┌────────
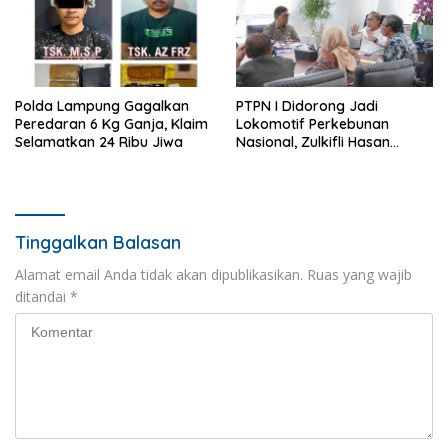
Polda Lampung Gagalkan
PTPN I Didorong Jadi
Peredaran 6 Kg Ganja, Klaim
Lokomotif Perkebunan
Selamatkan 24 Ribu Jiwa
Nasional, Zulkifli Hasan
Tekankan Inovasi dan
Ketahanan Pangan
Tinggalkan Balasan
Alamat email Anda tidak akan dipublikasikan.
Ruas yang wajib
ditandai
*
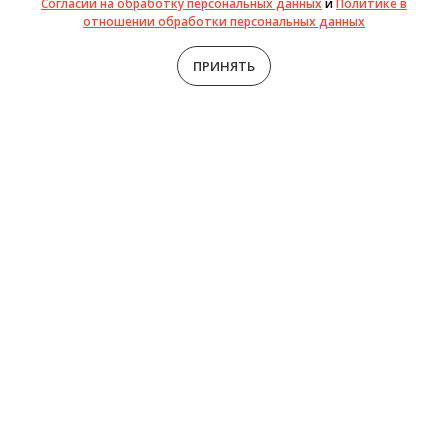
Согласии на обработку персональных данных
и
Политике в
отношении обработки персональных данных
EXPRESSO
ПРИНЯТЬ
Подробнее
Добро пожаловать
в наш салон!
Салоны "Хорошо" становятся фан-клубом для своих
клиенток, т. к. число почитателей представительной
стильной одежды постоянно растет.
Выбор одежды разнообразен: платья, костюмы, блузы,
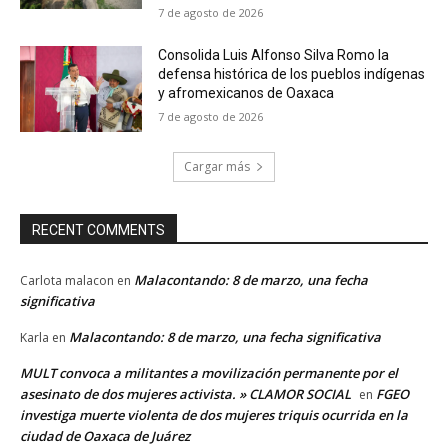
7 de agosto de 2026
Consolida Luis Alfonso Silva Romo la
defensa histórica de los pueblos indígenas
y afromexicanos de Oaxaca
7 de agosto de 2026
Cargar más
RECENT COMMENTS
Malacontando: 8 de marzo, una fecha
Carlota malacon
en
significativa
Malacontando: 8 de marzo, una fecha significativa
Karla
en
MULT convoca a militantes a movilización permanente por el
asesinato de dos mujeres activista. » CLAMOR SOCIAL
FGEO
en
investiga muerte violenta de dos mujeres triquis ocurrida en la
ciudad de Oaxaca de Juárez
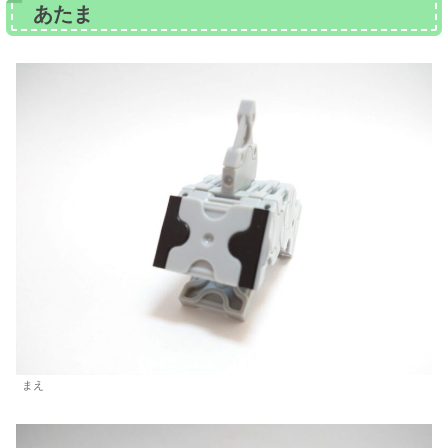
あたま
まえ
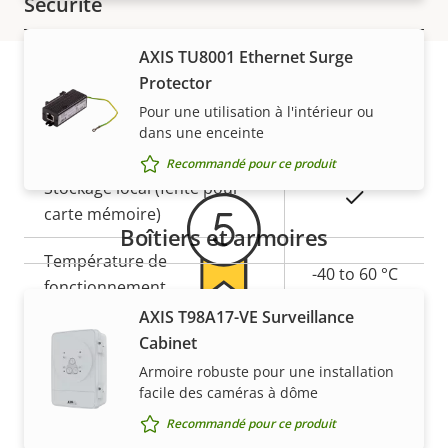
Sécurité
AXIS TU8001 Ethernet Surge
Description
SE signé
Valeur de
–
Protector
de la
la
Pour une utilisation à l'intérieur ou
Garantie
propriété
propriété
Général
dans une enceinte
Recommandé pour ce produit
Description
Stockage local (fente pour
Valeur de
Oui
de la
carte mémoire)
la
Boîtiers et armoires
propriété
propriété
Température de
-40 to 60 °C
fonctionnement
AXIS T98A17-VE Surveillance
Oui
5 ans de garantie pour plus
Utilisable en extérieur
Cabinet
Armoire robuste pour une installation
de tranquillité d'esprit
Indice de protection IP
IP66, IP67
facile des caméras à dôme
Recommandé pour ce produit
Notre nouvelle garantie de 5 ans offre des années de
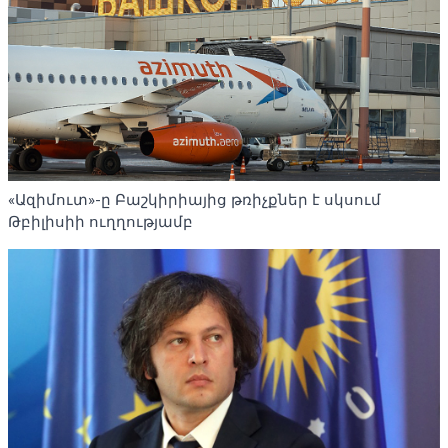
«Ազիմուտ»-ը Բաշկիրիայից թռիչքներ է սկսում
Թբիլիսիի ուղղությամբ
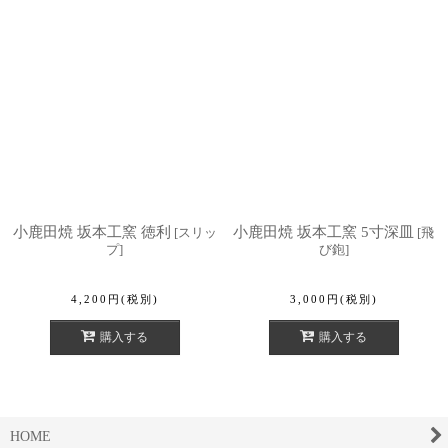
小鹿田焼 坂本工窯 徳利
小鹿田焼 坂本工窯 5寸深皿
[
スリッ
[
飛
プ
]
び鉋
]
4,200
円
(税別)
3,000
円
(税別)
購入する
購入する
HOME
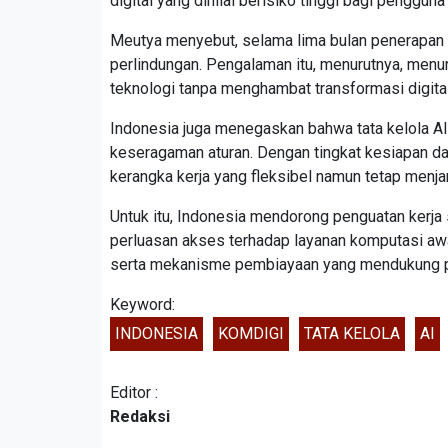
digital yang dinilai berisiko tinggi bagi penggun
Meutya menyebut, selama lima bulan penerapan k
perlindungan. Pengalaman itu, menurutnya, menun
teknologi tanpa menghambat transformasi digital
Indonesia juga menegaskan bahwa tata kelola AI 
keseragaman aturan. Dengan tingkat kesiapan d
kerangka kerja yang fleksibel namun tetap menja
Untuk itu, Indonesia mendorong penguatan kerja 
perluasan akses terhadap layanan komputasi aw
serta mekanisme pembiayaan yang mendukung pe
Keyword:
INDONESIA
KOMDIGI
TATA KELOLA
AI
Editor :
Redaksi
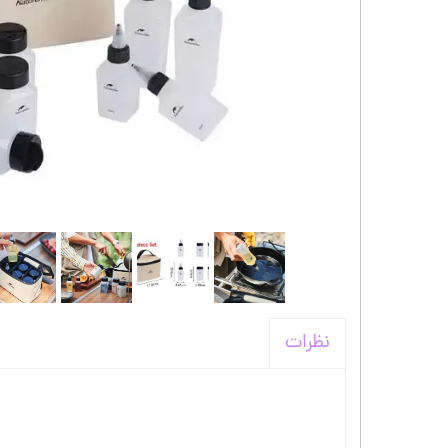
کیف و اکسسوری استنلی
نظرات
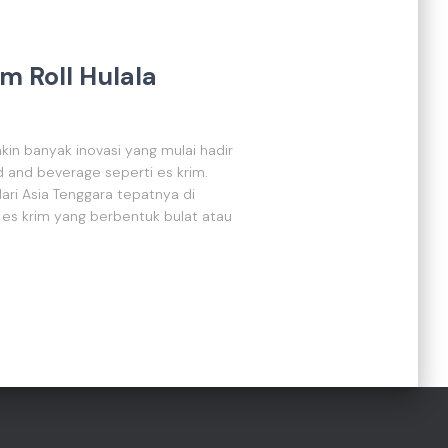
m Roll Hulala
in banyak inovasi yang mulai hadir
od and beverage seperti es krim.
 dari Asia Tenggara tepatnya di
an es krim yang berbentuk bulat atau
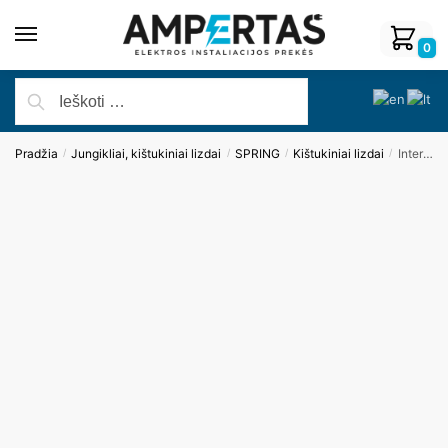
0
Pradžia
Jungikliai, kištukiniai lizdai
SPRING
Kištukiniai lizdai
Interneto lizdas (juodos spalvos)
/
/
/
/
└────────
*Request:* Quote the full listing above word for word; exclude every picture from the copy.

*Task output:*
Polda Lampung Gagalkan
PTPN I Didorong Jadi
Peredaran 6 Kg Ganja, Klaim
Lokomotif Perkebunan
Selamatkan 24 Ribu Jiwa
Nasional, Zulkifli Hasan
Tekankan Inovasi dan
Ketahanan Pangan
Tinggalkan Balasan
Alamat email Anda tidak akan dipublikasikan.
Ruas yang wajib
ditandai
*
Согласии на обработку персональных данных
и
Политике в
отношении обработки персональных данных
EXPRESSO
ПРИНЯТЬ
Подробнее
Добро пожаловать
в наш салон!
Салоны "Хорошо" становятся фан-клубом для своих
клиенток, т. к. число почитателей представительной
стильной одежды постоянно растет.
Выбор одежды разнообразен: платья, костюмы, блузы,
7 de agosto de 2026
Consolida Luis Alfonso Silva Romo la
defensa histórica de los pueblos indígenas
y afromexicanos de Oaxaca
7 de agosto de 2026
Cargar más
RECENT COMMENTS
Malacontando: 8 de marzo, una fecha
Carlota malacon
en
significativa
Malacontando: 8 de marzo, una fecha significativa
Karla
en
MULT convoca a militantes a movilización permanente por el
asesinato de dos mujeres activista. » CLAMOR SOCIAL
FGEO
en
investiga muerte violenta de dos mujeres triquis ocurrida en la
ciudad de Oaxaca de Juárez
あたま
まえ
Sécurité
AXIS TU8001 Ethernet Surge
Description
SE signé
Valeur de
–
Protector
de la
la
Pour une utilisation à l'intérieur ou
Garantie
propriété
propriété
Général
dans une enceinte
Recommandé pour ce produit
Description
Stockage local (fente pour
Valeur de
Oui
de la
carte mémoire)
la
Boîtiers et armoires
propriété
propriété
Température de
-40 to 60 °C
fonctionnement
AXIS T98A17-VE Surveillance
Oui
5 ans de garantie pour plus
Utilisable en extérieur
Cabinet
Armoire robuste pour une installation
de tranquillité d'esprit
Indice de protection IP
IP66, IP67
facile des caméras à dôme
Recommandé pour ce produit
Notre nouvelle garantie de 5 ans offre des années de
«Ազիմուտ»-ը Բաշկիրիայից թռիչքներ է սկսում
Թբիլիսիի ուղղությամբ
小鹿田焼 坂本工窯 徳利
小鹿田焼 坂本工窯 5寸深皿
[
スリッ
[
飛
プ
]
び鉋
]
4,200
円
(税別)
3,000
円
(税別)
購入する
購入する
HOME
digital yang dinilai berisiko tinggi bagi penggun
Meutya menyebut, selama lima bulan penerapan k
perlindungan. Pengalaman itu, menurutnya, menun
teknologi tanpa menghambat transformasi digital
Indonesia juga menegaskan bahwa tata kelola AI 
keseragaman aturan. Dengan tingkat kesiapan d
kerangka kerja yang fleksibel namun tetap menja
Untuk itu, Indonesia mendorong penguatan kerja 
perluasan akses terhadap layanan komputasi aw
serta mekanisme pembiayaan yang mendukung pe
Keyword:
INDONESIA
KOMDIGI
TATA KELOLA
AI
Editor :
Redaksi
کیف و اکسسوری استنلی
نظرات
m Roll Hulala
in banyak inovasi yang mulai hadir
od and beverage seperti es krim.
 dari Asia Tenggara tepatnya di
an es krim yang berbentuk bulat atau
0
Pradžia
Jungikliai, kištukiniai lizdai
SPRING
Kištukiniai lizdai
Interneto lizdas (juodos spalvos)
/
/
/
/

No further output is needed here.